A Carnival of Customs
Every town has its own carnival customs, but some stand out.
On Naxos, the island of Dionysus, look out for the koudounatoi, or bell-wearers, who go around Apeiranthos village making obscene gestures and waving around thick sticks that are symbolic phalluses. The koudounoforoi tragoi, or bell-wearing goats are a custom observed in the northern village of Sohos where locals, disguised under goatskins, prance around town teasing anyone who crosses their paths.
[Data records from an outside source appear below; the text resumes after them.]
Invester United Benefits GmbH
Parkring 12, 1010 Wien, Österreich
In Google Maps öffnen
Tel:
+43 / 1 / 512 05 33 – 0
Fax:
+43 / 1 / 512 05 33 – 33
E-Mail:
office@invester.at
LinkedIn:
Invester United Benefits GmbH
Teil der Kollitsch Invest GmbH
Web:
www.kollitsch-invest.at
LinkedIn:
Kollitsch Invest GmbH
Mock weddings are commonly held as part of the carnival revelry. In the southern Peloponnese town of Kalamata it’s simply the enactment of a peasant herder wedding, but the nuptials enacted in Methoni date from the fourteenth century–and the entire wedding party is played by males. Conversely, on Zakynthos it’s the enactment of the Karnavalos’s funeral on the last day of apokries that gets all the laughs.
At Amfissa the carnival closes with a “haunting”. The tradition is rooted in the tanneries once located in the town which locals believed was protected by a kindred spirit known as the Harmaina. At Tyrnavos, the bourania is dedicated to Dionysus and are accordingly bawdy.
Bonfires and lighting of fires is quite common–Kozani’s fanos, Ioannina’s tzamales, Messene’s neighborhood pyres. In one Drama neighborhood, it’s not the fires you need to watch out for but the ashes; locals known are babougeroi, old geezers, carry around sacks of ashes which they dump on unsuspecting visitors. In Arta and Preveza, the focus is on women, who hold their own costume parade through the towns before partying.